Arizona’s unemployment insurance program is more focused on paying benefits than putting people to work, a study commissioned by the Goldwater Institute states.
The study, titled "Reforming Unemployment Insurance to Increase Employment," was conducted by William Conerly, an economic consultant and a senior fellow at the National Center for Policy Analysis. He discussed his findings at a recent forum.
"The state needs to make a commitment to putting people to work," Conerly said. "It is now committed to getting the checks out and there’s no money left over (for reemployment programs)."
Despite efforts this year to increase Arizona’s maximum, weekly unemployment insurance benefit, Conerly said an increase is not needed to make the program more effective. The maximum, weekly benefit is now $205, the lowest in the nation. Efforts in the Arizona Legislature to increase the maximum, weekly benefit failed this year.

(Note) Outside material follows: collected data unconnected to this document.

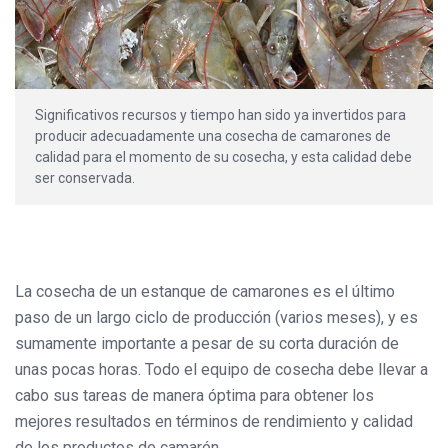
Significativos recursos y tiempo han sido ya invertidos para
producir adecuadamente una cosecha de camarones de
calidad para el momento de su cosecha, y esta calidad debe
ser conservada.
La cosecha de un estanque de camarones es el último
paso de un largo ciclo de producción (varios meses), y es
sumamente importante a pesar de su corta duración de
unas pocas horas. Todo el equipo de cosecha debe llevar a
cabo sus tareas de manera óptima para obtener los
mejores resultados en términos de rendimiento y calidad
de los productos de camarón.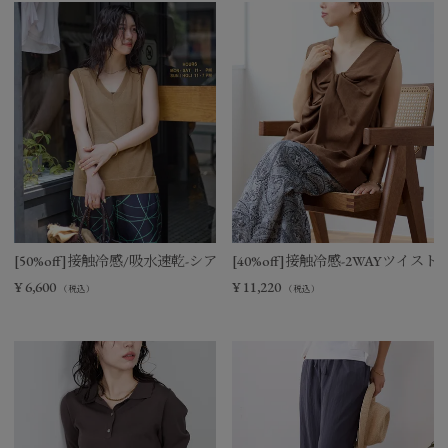
[50%off]接触冷感/吸水速乾-シアーVネックニットベスト
[40%off]接触冷感-2WAYツイ
¥
6,600
¥
11,220
（税込）
（税込）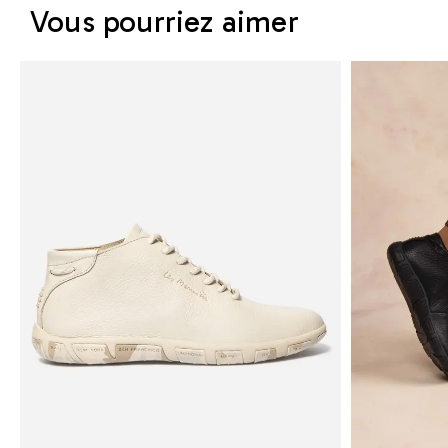
Vous pourriez aimer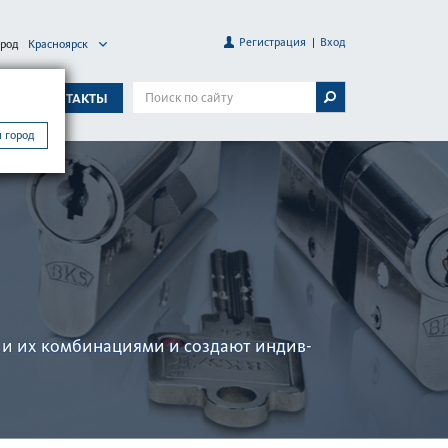
Регистрация
Вход
ород
Красноярск
А
КОНТАКТЫ
 город
и их комб­инациями и создают индив­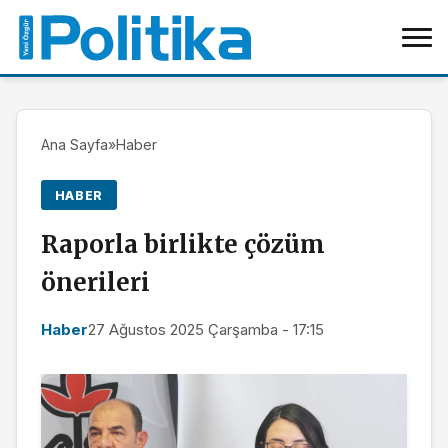
Ana Sayfa
»
Haber
HABER
Raporla birlikte çözüm
önerileri
Haber
27 Ağustos 2025 Çarşamba - 17:15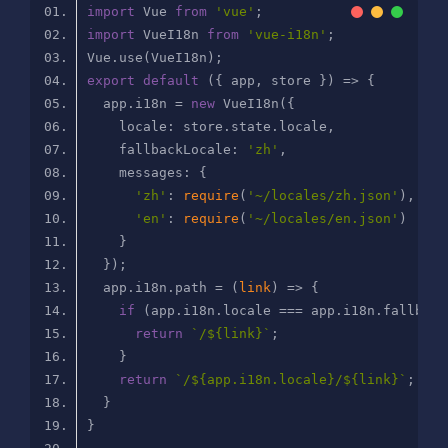
import
 Vue 
from
'vue'
import
 VueI18n 
from
'vue-i18n'
export
default
  app.i18n = 
new
locale
fallbackLocale
: 
'zh'
messages
'zh'
: 
require
(
'~/locales/zh.json'
'en'
: 
require
(
'~/locales/en.json'
  app.i18n.path = 
(
link
) =>
if
return
`/
${link}
`
return
`/
${app.i18n.locale}
/
${link}
`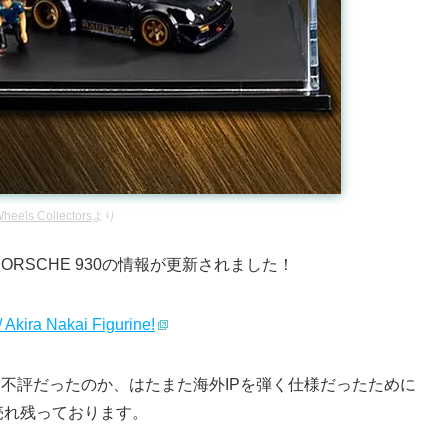
heels Collectors
より
ORSCHE 930の情報が更新されました！
Akira Nakai Figurine!
rセットは不評だったのか、はたまた海外IPを弾く仕様だったために
売れ残っております。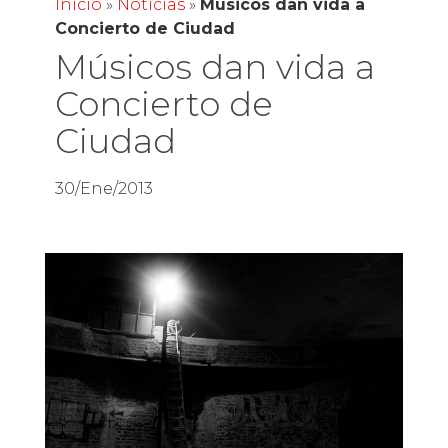
Inicio
»
Noticias
»
Músicos dan vida a
Concierto de Ciudad
Músicos dan vida a
Concierto de
Ciudad
30/Ene/2013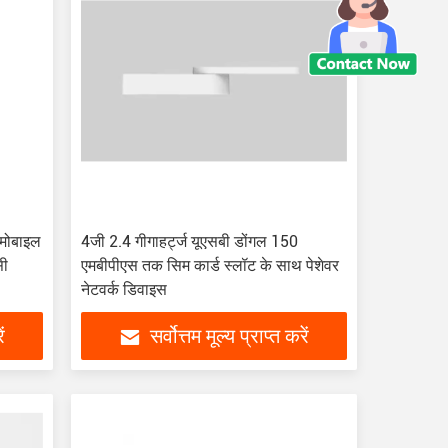
 मोबाइल
4जी 2.4 गीगाहर्ट्ज यूएसबी डोंगल 150
सी
एमबीपीएस तक सिम कार्ड स्लॉट के साथ पेशेवर
नेटवर्क डिवाइस
ं
सर्वोत्तम मूल्य प्राप्त करें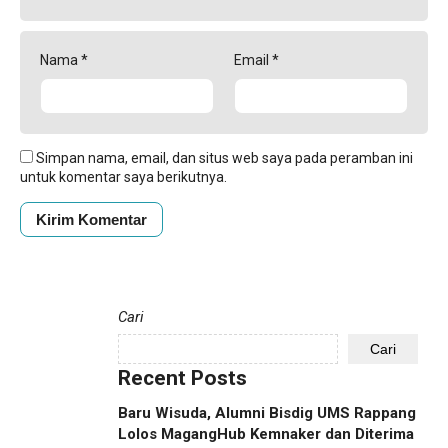
Nama
*
Email
*
Simpan nama, email, dan situs web saya pada peramban ini
untuk komentar saya berikutnya.
Cari
Cari
Recent Posts
Baru Wisuda, Alumni Bisdig UMS Rappang
Lolos MagangHub Kemnaker dan Diterima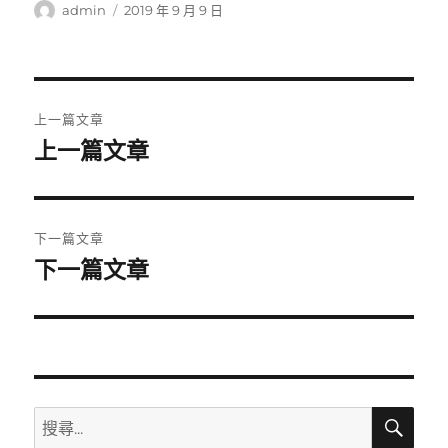
作
發
admin
2019 年 9 月 9 日
者
佈
日
期:
文
上一篇文章
章
上一篇文章
上
一
導
篇
覽
文
下一篇文章
章:
下一篇文章
下
一
篇
文
章:
搜
搜
尋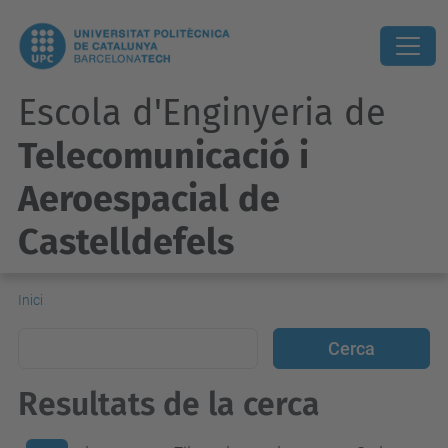
Escola d'Enginyeria de
Telecomunicació i
Aeroespacial de
Castelldefels
Inici
Resultats de la cerca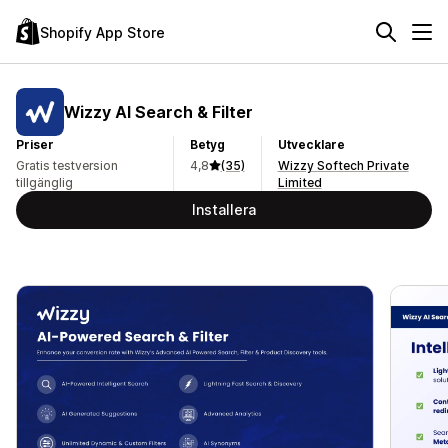
Shopify App Store
Wizzy AI Search & Filter
Priser
Betyg
Utvecklare
Gratis testversion
4,8
(35)
Wizzy Softech Private
tillgänglig
Limited
Installera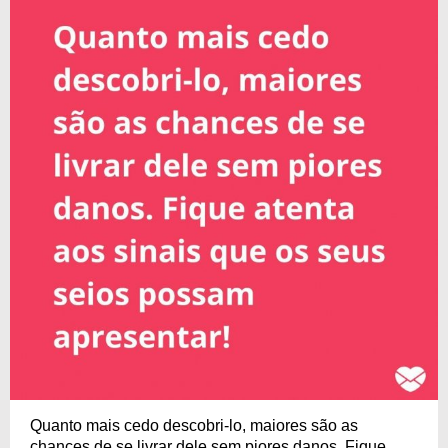
Quanto mais cedo descobri-lo, maiores são as
chances de se livrar dele sem piores danos. Fique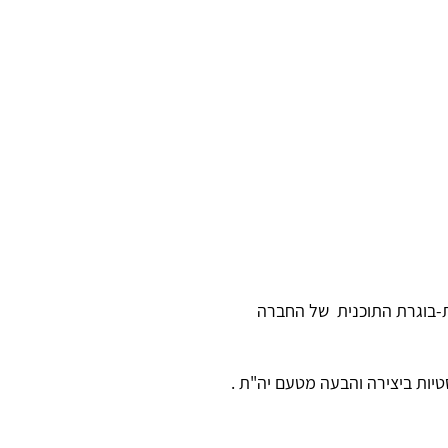
ת-בוגרת התוכנית של החברה
יות ביצירה והבעה מטעם יה"ת .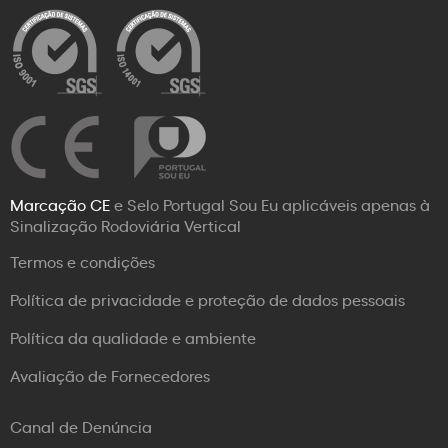
Marcação CE
e Selo Portugal Sou Eu aplicáveis apenas à
Sinalização Rodoviária Vertical
Termos e condições
Política de privacidade e proteção de dados pessoais
Política da qualidade e ambiente
Avaliação de Fornecedores
Canal de Denúncia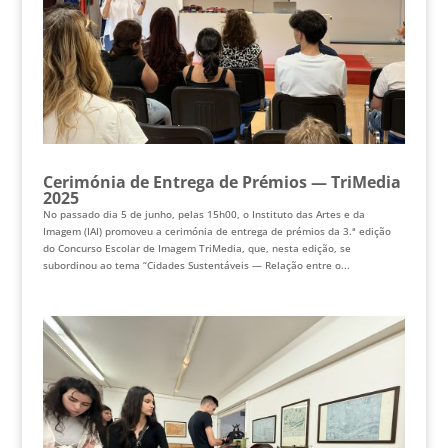
Cerimónia de Entrega de Prémios — TriMedia
2025
No passado dia 5 de junho, pelas 15h00, o Instituto das Artes e da
Imagem (IAI) promoveu a cerimónia de entrega de prémios da 3.ª edição
do Concurso Escolar de Imagem TriMedia, que, nesta edição, se
subordinou ao tema “Cidades Sustentáveis — Relação entre o...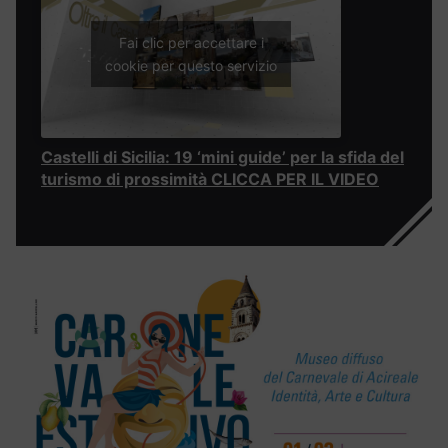
Fai clic per accettare i
cookie per questo servizio
Castelli di Sicilia: 19 ‘mini guide’ per la sfida del
turismo di prossimità CLICCA PER IL VIDEO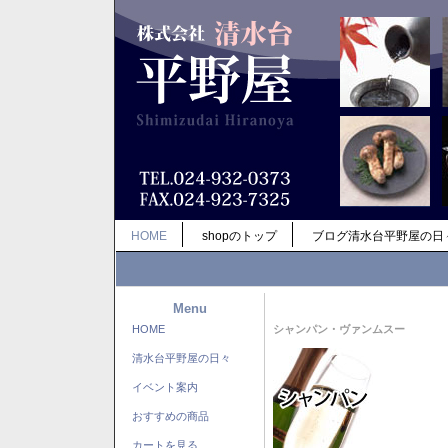
HOME
shopのトップ
ブログ清水台平野屋の日
Menu
HOME
シャンパン・ヴァンムスー
清水台平野屋の日々
イベント案内
おすすめの商品
カートを見る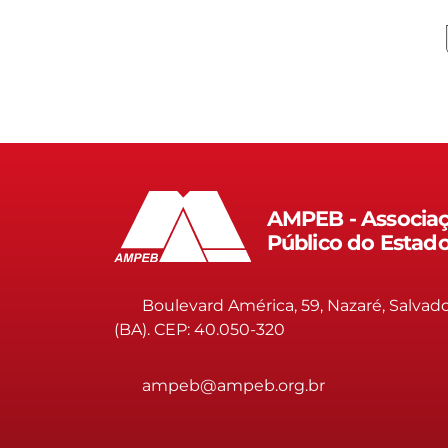
AMPEB - Associaç
Público do Estad
Boulevard América, 59, Nazaré, Salvad
(BA). CEP: 40.050-320
ampeb@ampeb.org.br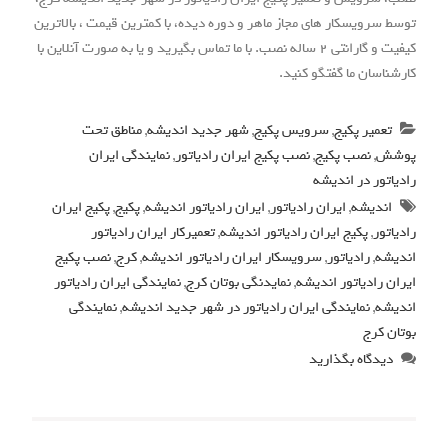
توسط سرویسکار های مجاز ماهر و دوره دیده، با کمترین قیمت ، بالاترین
کیفیت و گارانتی 2 ساله نصب. با ما تماس بگیرید و یا به صورت آنلاین با
کارشناسان ما گفتگو کنید.
تعمیر پکیج
,
سرویس پکیج
,
شهر جدید اندیشه
,
مناطق تحت
پوشش
,
نصب پکیج
,
نصب پکیج ایران رادیاتور
,
نمایندگی ایران
رادیاتور در اندیشه
اندیشه
,
ایران رادیاتور
,
ایران رادیاتور اندیشه
,
پکیج
,
پکیج ایران
رادیاتور
,
پکیج ایران رادیاتور اندیشه
,
تعمیرکار ایران رادیاتور
اندیشه
,
رادیاتور
,
سرویسکار ایران رادیاتور اندیشه
,
کرج
,
نصب پکیج
ایران رادیاتور اندیشه
,
نمایدنگی بوتان کرج
,
نمایندگی ایران رادیاتور
اندیشه
,
نمایندگی ایران رادیاتور در شهر جدید اندیشه
,
نمایندگی
بوتان کرج
دیدگاه بگذارید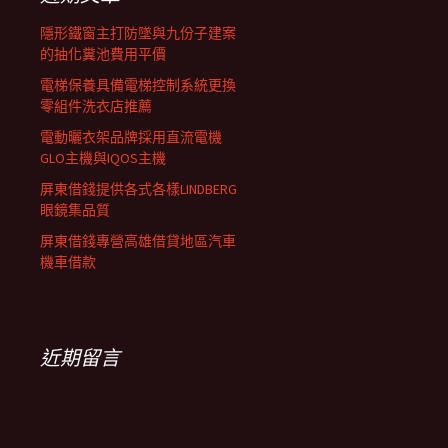
列
隱形鐵窗主打防墜與九份子建案
的抽化糞池費用平價
電梯保養具備電梯控制系統更換
零組件洗衣店推薦
電動曬衣架品牌採用直流電機
GLO主機與IQOS主機
屏東借錢提供各式各樣LINDBERG
眼鏡集品質
屏東借錢專營高雄借貸地區汽車
機車借款
近期留言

Children’s Action Alliance, which is pushing for an increase in the maximum benefit, disagrees with Conerly’s stance.
"The big problems here that we have are very low recipiency, not enough people are getting unemployment insurance, and that the benefits are very low," said Elizabeth Hudgins, alliance spokeswoman. "While it’s important to look at a range of things, we really need to work on addressing these two problems."
The average length of Arizonans receiving unemployment insurance is higher than the national average, despite having an unemployment rate below the national average, Conerly said. Also, people who receive unemployment insurance tend to stay unemployed longer than those who are not, while many recipients are able to find jobs just before their benefits expire, he said.
During the second quarter of this year, Arizona’s average duration of insured unemployment was 17.2 weeks, higher than the national average, Conerly said.
"Duration tends to be higher in states with higher unemployment, so it’s surprising that Arizona’s duration is higher than the national average," he said. "Also, duration tends to be longer in states where benefits are higher, yet Arizona’s is lower than the national average."
The Arizona Department of Economic Security encourages telephone and internet claims, preventing face-to-face interaction with department employees, Conerly said. This limits personal encouragement and advice, and reminders that searching for work is required to continue receiving benefits, he said.
DES administers state and federal unemployment insurance benefits.
Another problem in Arizona, Conerly said, is overpayment of benefits. He pointed to an audit by the U.S. Department of Labor that showed $60 million of the $357 million in unemployment insurance paid last year was estimated to be overpayments.
Joe Edwards, program specialist with DES, said the overpayment amount was much lower than $60 million.
Some of the primary reasons for overpayment include Arizonans receiving benefits after finding work, after being deemed ineligible, and despite not conducting a valid job search, Conerly said.
Several federal and state initiatives could make the program more effective and efficient, he said. The Bush Administration’s "New Balance" proposal, which consolidates administrative and benefits funds into one account, would allow states to make better choices about the size of administration compared to the amount paid out in benefits, Conerly said.
Also, the federal government should consider granting waivers to states to experiment with individual accounts for unemployment insurance, he said. Chile already has expanded its individual accounts for Social Security to include unemployment insurance, he said.